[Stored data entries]
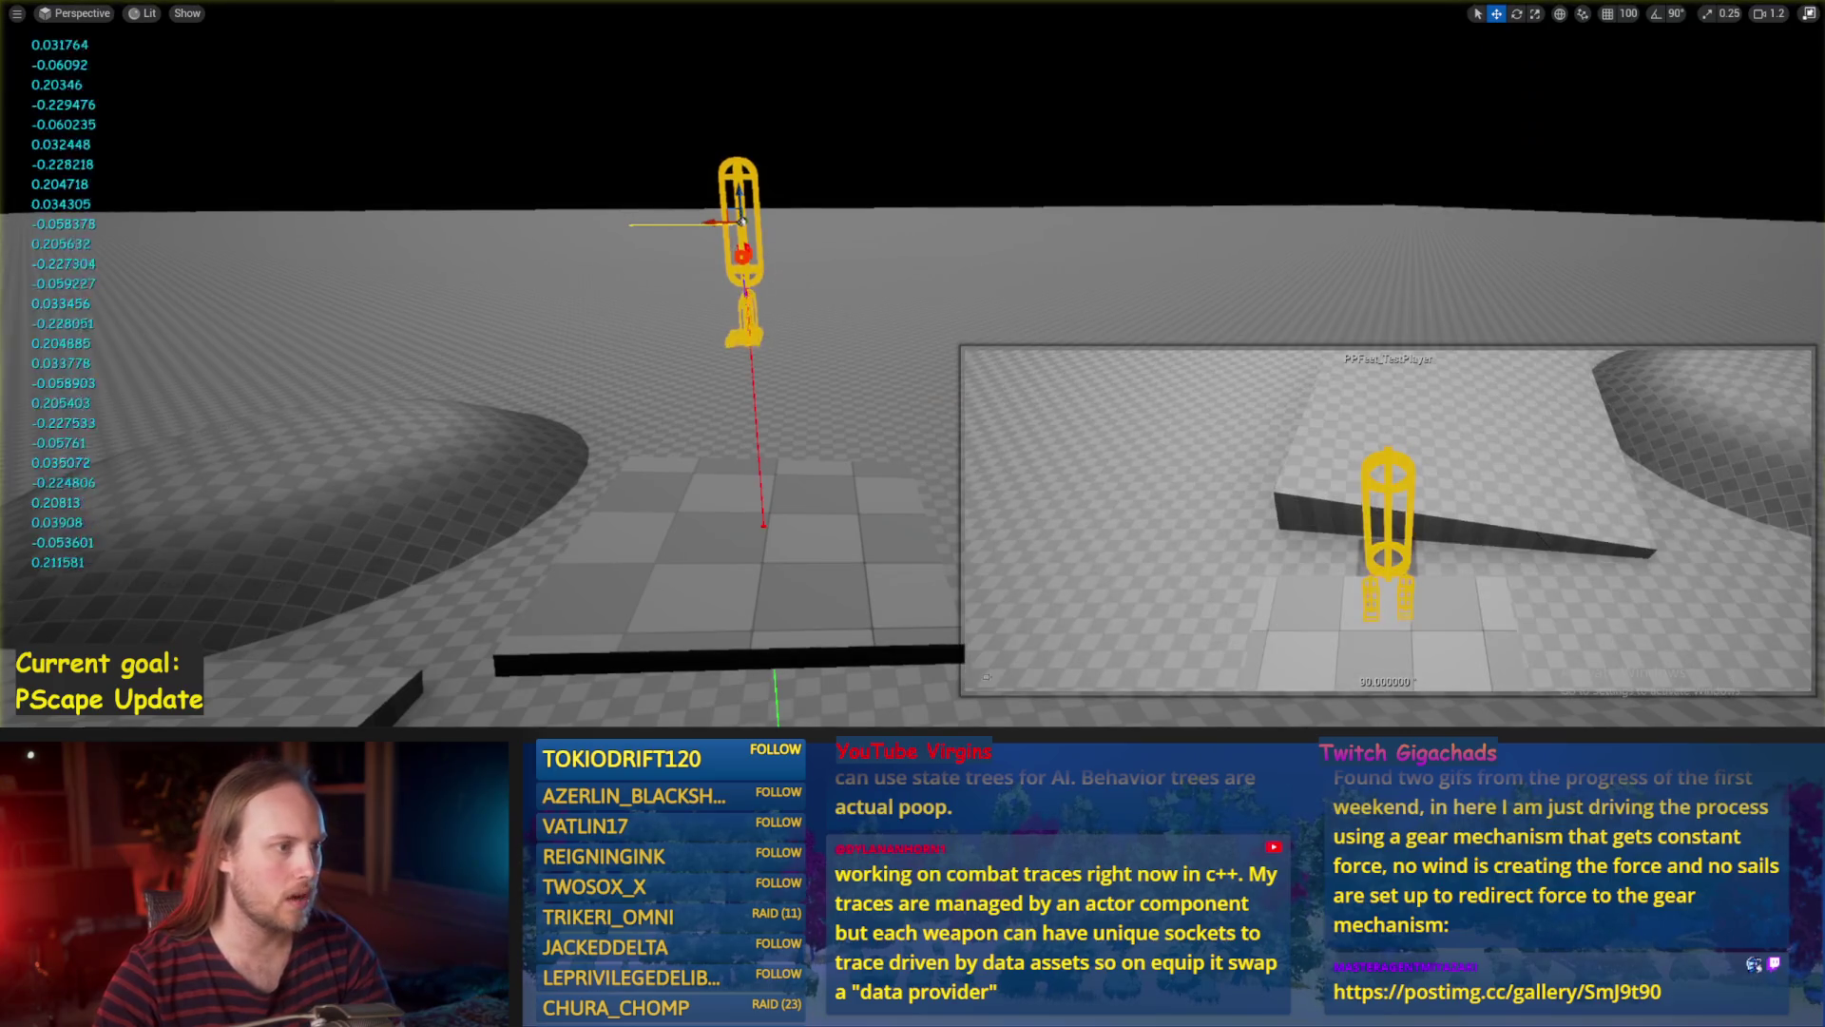
pyautogui.rightClick(743, 220)
pyautogui.click(786, 299)
pyautogui.press('e')
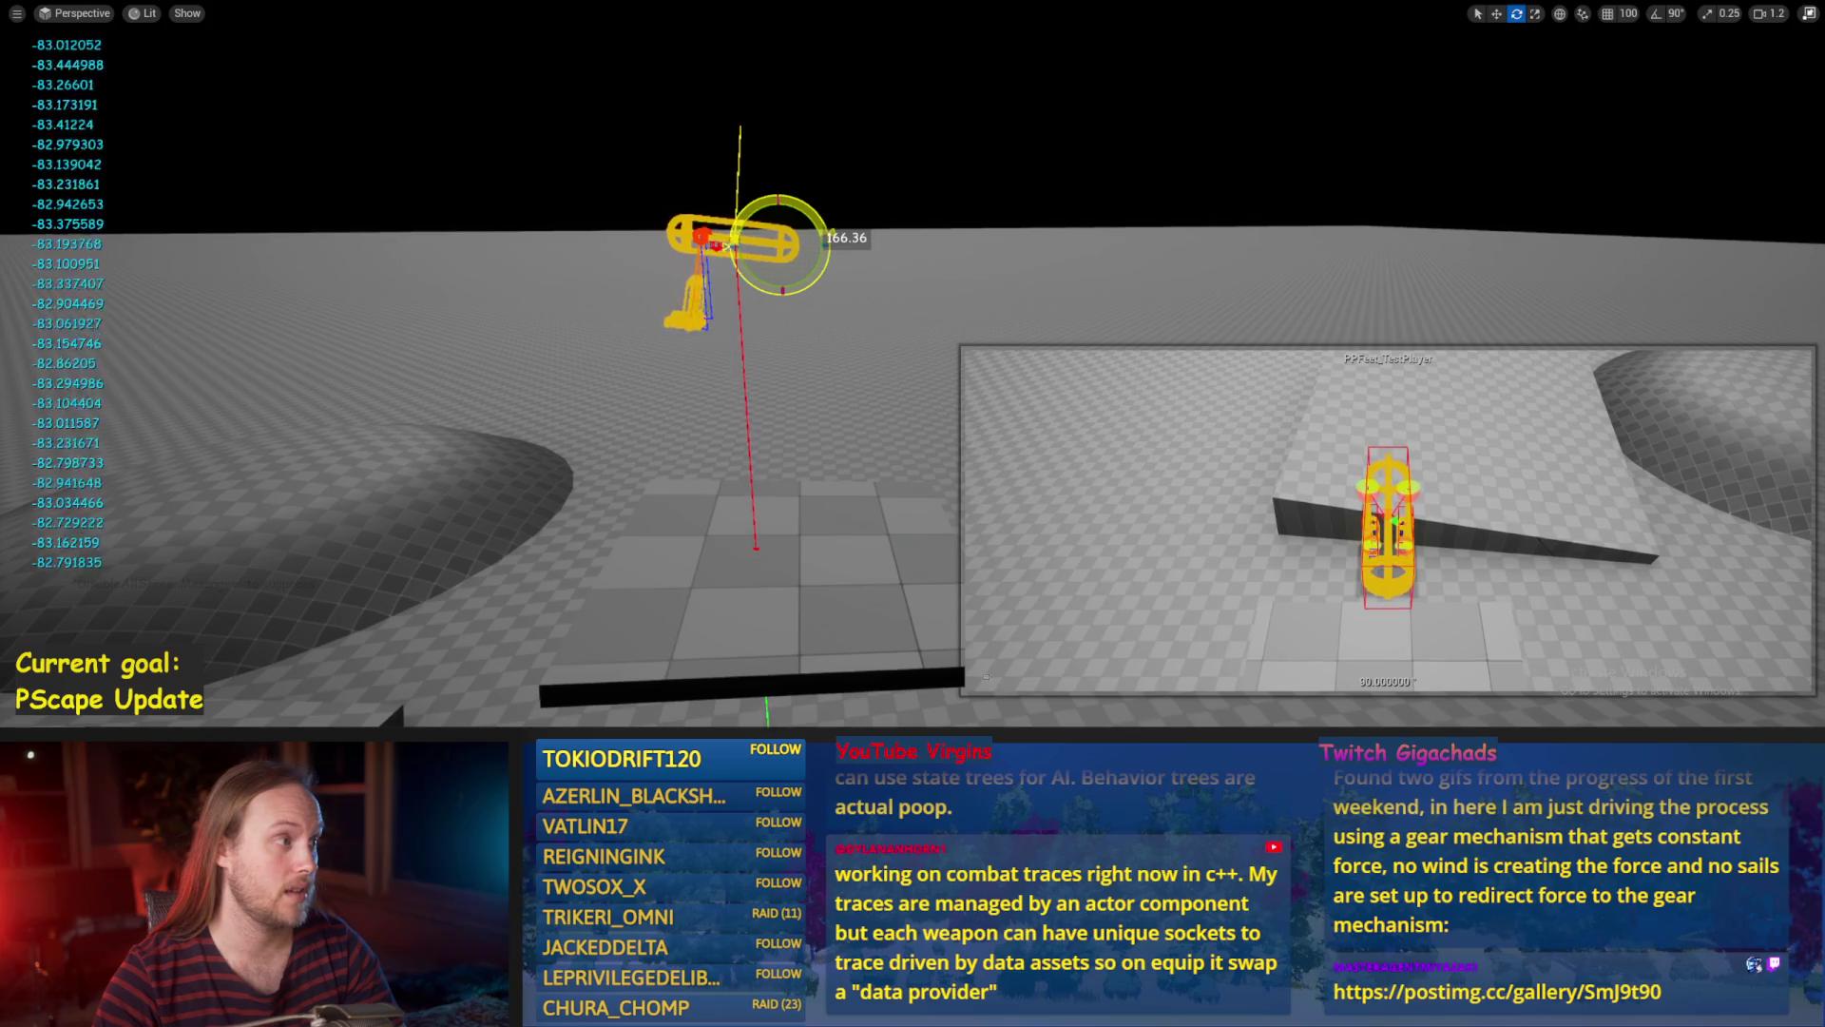
pyautogui.moveTo(827, 238)
pyautogui.mouseDown()
pyautogui.moveTo(829, 276)
pyautogui.moveTo(784, 317)
pyautogui.moveTo(801, 313)
pyautogui.mouseUp()
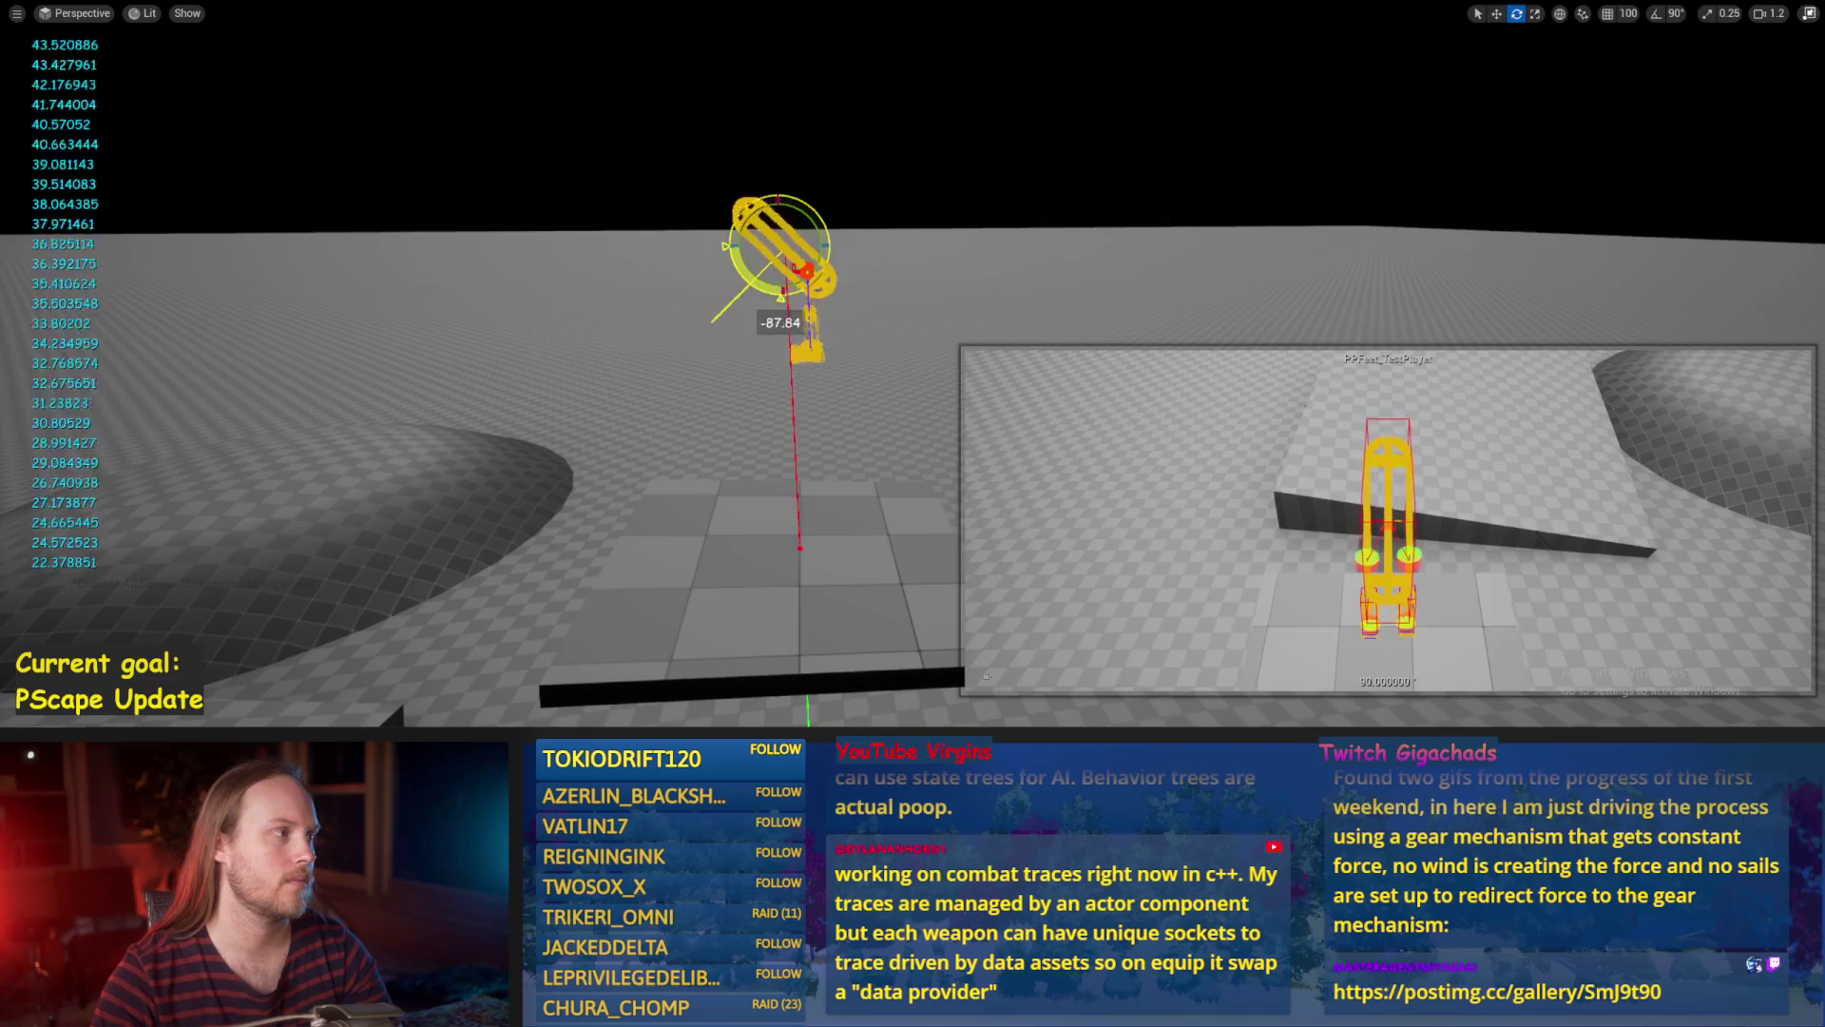
pyautogui.moveTo(781, 182); pyautogui.dragTo(827, 202)
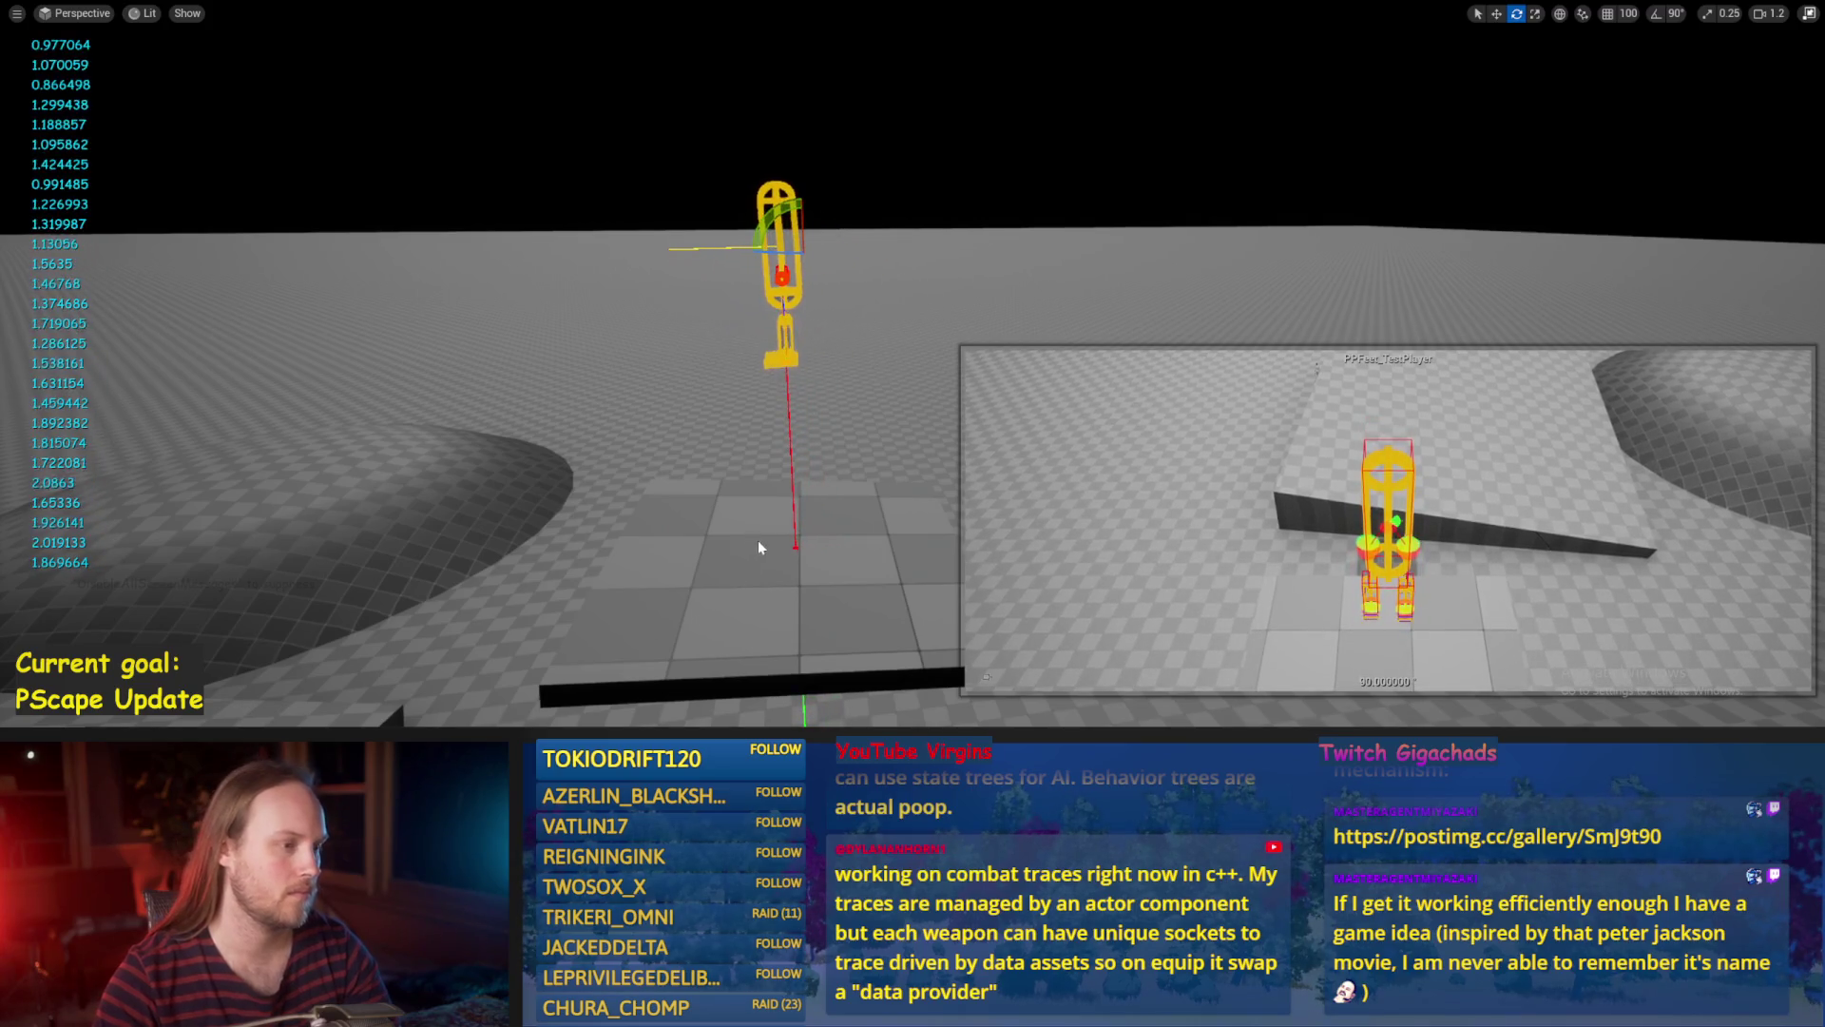
pyautogui.press('w')
pyautogui.press('Escape')
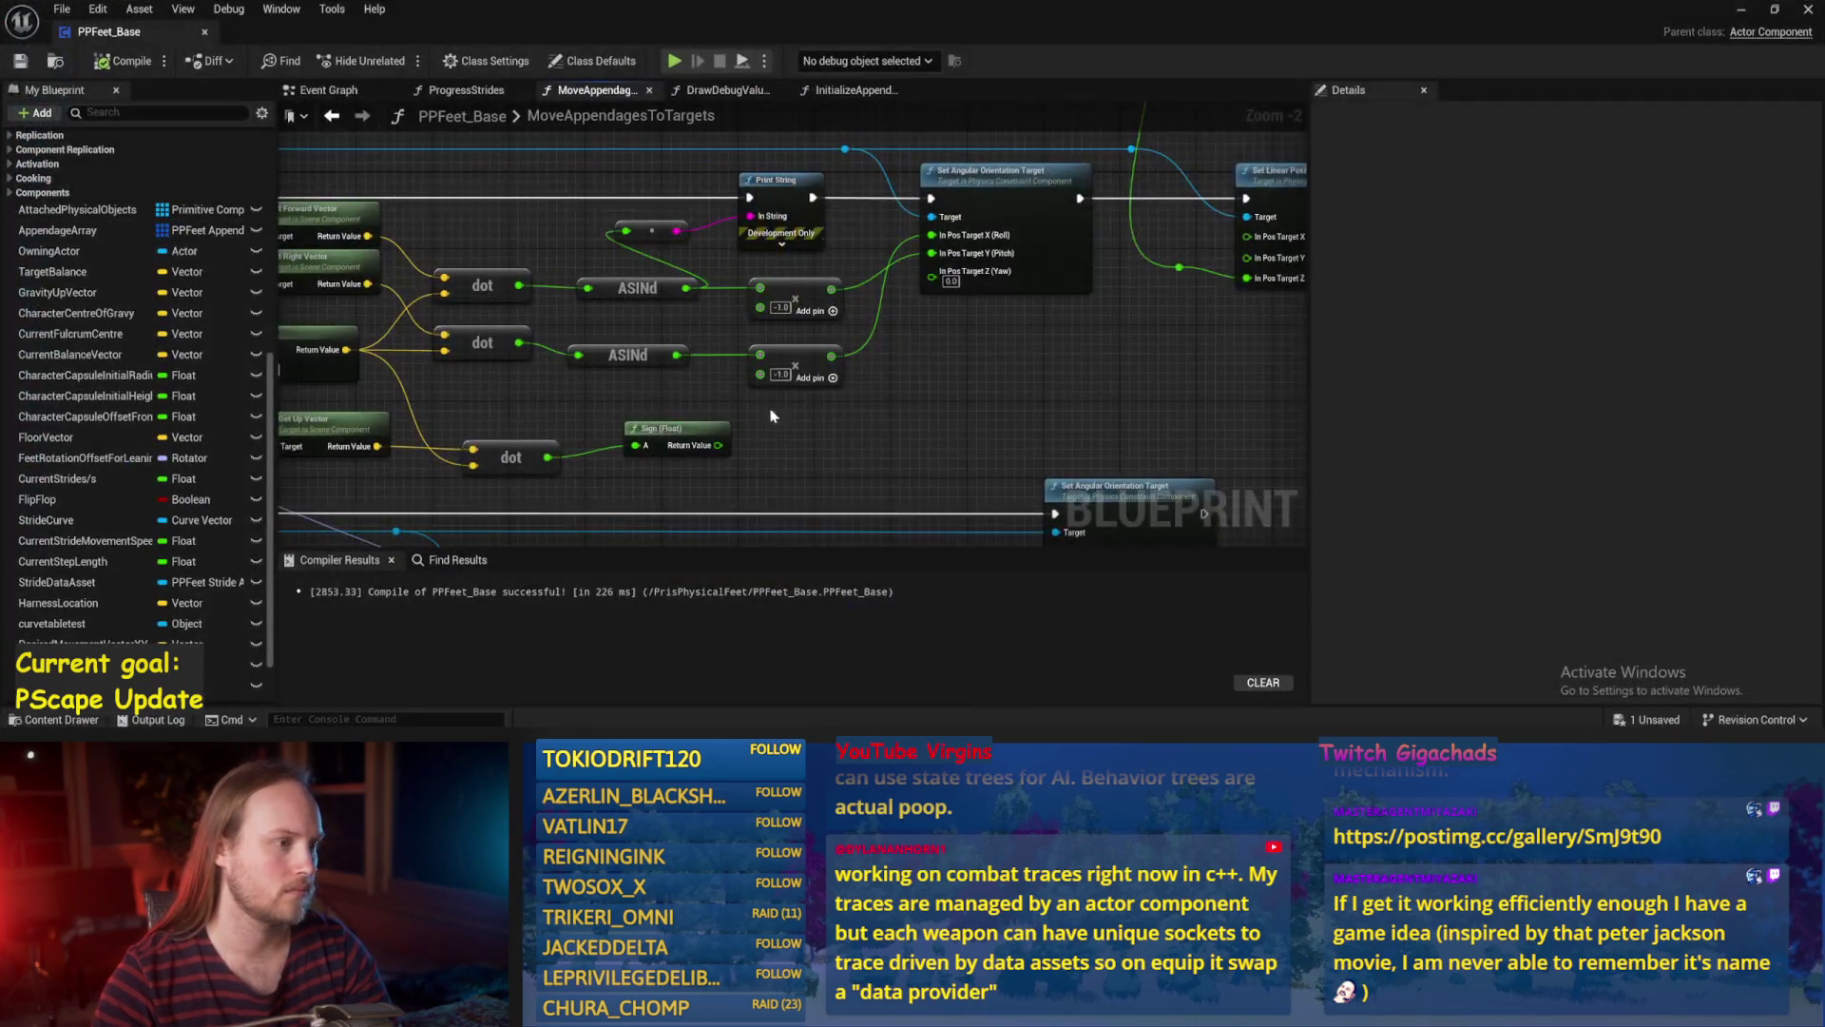
# Add a Sign (Float) node via graph search beside the ASINd chains.
pyautogui.moveTo(705, 234); pyautogui.dragTo(718, 274)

# Work required
Copy each line of the records that has "press" in it.

# Task output
pyautogui.press('e')
pyautogui.press('w')
pyautogui.press('Escape')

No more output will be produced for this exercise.